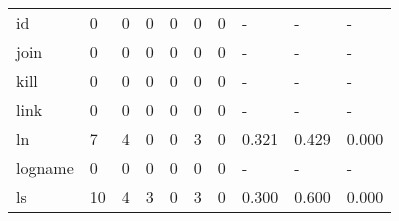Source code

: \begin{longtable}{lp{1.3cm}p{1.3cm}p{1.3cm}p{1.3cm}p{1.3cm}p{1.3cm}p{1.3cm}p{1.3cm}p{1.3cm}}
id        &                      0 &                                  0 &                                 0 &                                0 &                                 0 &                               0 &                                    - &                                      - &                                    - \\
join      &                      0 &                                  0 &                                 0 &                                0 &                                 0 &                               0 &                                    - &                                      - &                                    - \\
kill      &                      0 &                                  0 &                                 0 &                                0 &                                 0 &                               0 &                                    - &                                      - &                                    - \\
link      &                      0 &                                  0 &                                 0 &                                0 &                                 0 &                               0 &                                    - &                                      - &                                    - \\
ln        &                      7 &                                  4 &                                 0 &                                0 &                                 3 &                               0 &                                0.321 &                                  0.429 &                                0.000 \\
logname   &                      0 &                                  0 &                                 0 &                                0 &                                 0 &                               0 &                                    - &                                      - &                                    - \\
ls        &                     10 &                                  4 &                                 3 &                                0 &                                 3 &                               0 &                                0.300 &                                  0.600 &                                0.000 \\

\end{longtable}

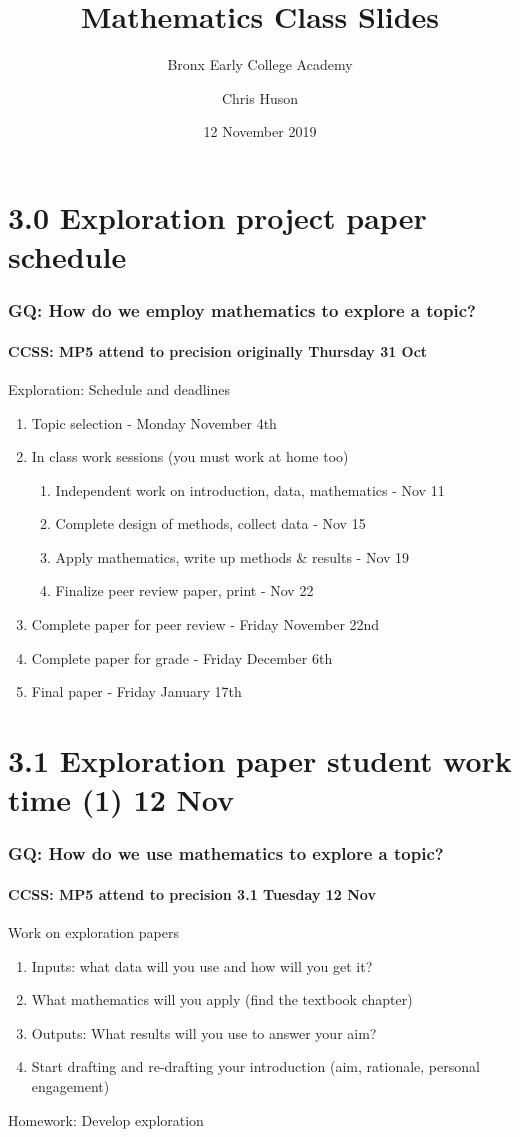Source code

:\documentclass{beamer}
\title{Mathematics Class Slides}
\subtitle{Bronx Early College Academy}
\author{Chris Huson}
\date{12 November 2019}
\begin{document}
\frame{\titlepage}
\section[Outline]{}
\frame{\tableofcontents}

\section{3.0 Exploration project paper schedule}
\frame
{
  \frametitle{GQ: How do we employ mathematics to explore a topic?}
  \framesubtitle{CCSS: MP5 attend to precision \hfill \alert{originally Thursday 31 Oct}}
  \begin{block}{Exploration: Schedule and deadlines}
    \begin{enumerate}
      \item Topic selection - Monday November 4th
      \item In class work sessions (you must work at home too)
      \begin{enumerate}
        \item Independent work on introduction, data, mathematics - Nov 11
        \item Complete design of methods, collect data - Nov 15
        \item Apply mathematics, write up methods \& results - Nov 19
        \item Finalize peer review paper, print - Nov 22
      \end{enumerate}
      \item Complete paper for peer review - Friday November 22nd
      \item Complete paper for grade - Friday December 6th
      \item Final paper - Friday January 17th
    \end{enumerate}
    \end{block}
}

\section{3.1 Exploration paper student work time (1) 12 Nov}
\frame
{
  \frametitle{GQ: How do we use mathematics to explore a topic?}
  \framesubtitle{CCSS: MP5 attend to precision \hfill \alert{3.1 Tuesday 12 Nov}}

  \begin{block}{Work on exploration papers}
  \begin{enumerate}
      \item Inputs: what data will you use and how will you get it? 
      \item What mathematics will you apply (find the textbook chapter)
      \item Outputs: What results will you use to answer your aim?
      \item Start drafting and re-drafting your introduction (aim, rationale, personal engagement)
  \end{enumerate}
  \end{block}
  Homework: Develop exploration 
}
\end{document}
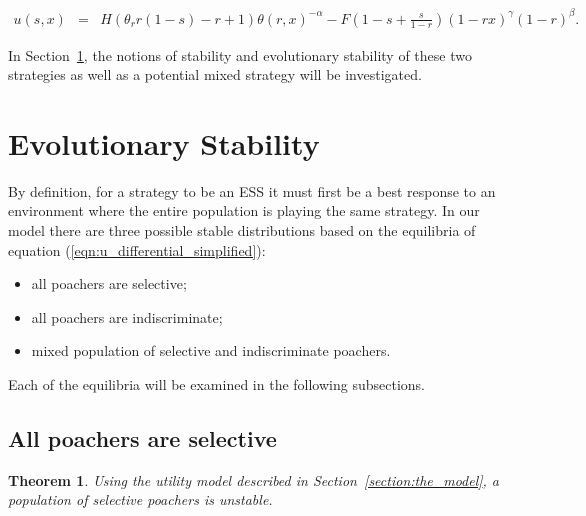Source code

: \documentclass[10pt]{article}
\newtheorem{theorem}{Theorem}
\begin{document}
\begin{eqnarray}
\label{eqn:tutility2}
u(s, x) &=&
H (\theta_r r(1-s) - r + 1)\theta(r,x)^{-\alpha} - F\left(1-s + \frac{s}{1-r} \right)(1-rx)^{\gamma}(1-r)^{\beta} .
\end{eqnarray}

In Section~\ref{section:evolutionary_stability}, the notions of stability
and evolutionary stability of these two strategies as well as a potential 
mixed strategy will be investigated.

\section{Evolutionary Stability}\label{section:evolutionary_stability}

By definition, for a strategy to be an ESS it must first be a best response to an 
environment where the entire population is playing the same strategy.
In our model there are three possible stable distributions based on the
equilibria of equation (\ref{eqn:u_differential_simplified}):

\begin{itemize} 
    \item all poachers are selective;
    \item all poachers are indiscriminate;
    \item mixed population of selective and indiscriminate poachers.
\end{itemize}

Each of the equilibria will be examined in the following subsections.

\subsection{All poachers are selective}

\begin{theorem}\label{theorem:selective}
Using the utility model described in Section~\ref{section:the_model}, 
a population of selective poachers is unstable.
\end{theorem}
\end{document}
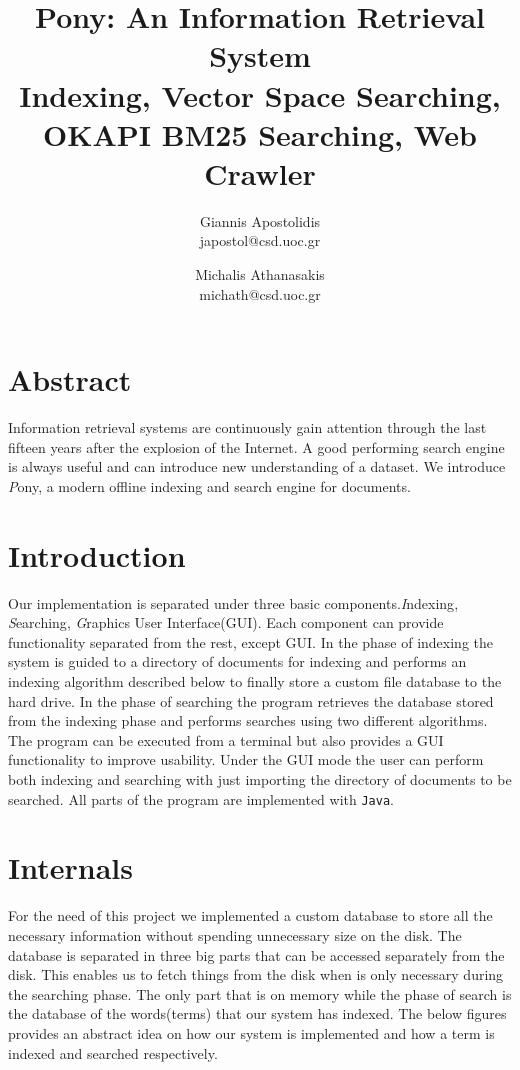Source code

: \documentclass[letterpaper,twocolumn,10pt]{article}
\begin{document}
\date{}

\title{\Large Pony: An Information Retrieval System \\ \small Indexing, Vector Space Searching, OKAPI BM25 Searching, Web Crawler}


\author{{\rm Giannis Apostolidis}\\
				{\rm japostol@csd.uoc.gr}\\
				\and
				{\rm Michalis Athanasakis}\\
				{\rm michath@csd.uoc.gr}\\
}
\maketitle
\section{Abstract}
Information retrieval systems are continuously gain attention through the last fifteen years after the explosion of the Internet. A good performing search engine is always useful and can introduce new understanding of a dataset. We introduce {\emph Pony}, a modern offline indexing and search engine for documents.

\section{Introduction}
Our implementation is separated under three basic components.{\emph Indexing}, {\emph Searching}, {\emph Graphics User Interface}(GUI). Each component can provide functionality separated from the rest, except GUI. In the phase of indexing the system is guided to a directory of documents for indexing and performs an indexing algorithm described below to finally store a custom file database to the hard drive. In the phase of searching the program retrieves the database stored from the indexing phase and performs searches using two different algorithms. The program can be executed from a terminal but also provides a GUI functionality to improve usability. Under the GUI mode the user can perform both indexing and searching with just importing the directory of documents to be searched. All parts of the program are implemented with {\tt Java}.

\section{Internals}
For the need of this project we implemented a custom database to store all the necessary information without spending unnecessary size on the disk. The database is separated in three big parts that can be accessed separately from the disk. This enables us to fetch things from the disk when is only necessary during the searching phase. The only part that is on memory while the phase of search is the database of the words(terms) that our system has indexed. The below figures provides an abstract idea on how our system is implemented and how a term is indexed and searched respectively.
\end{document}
====
Instruction: Determine how many lines of the records above contain the word "enumerate", and report only that number.

Problem solution: 6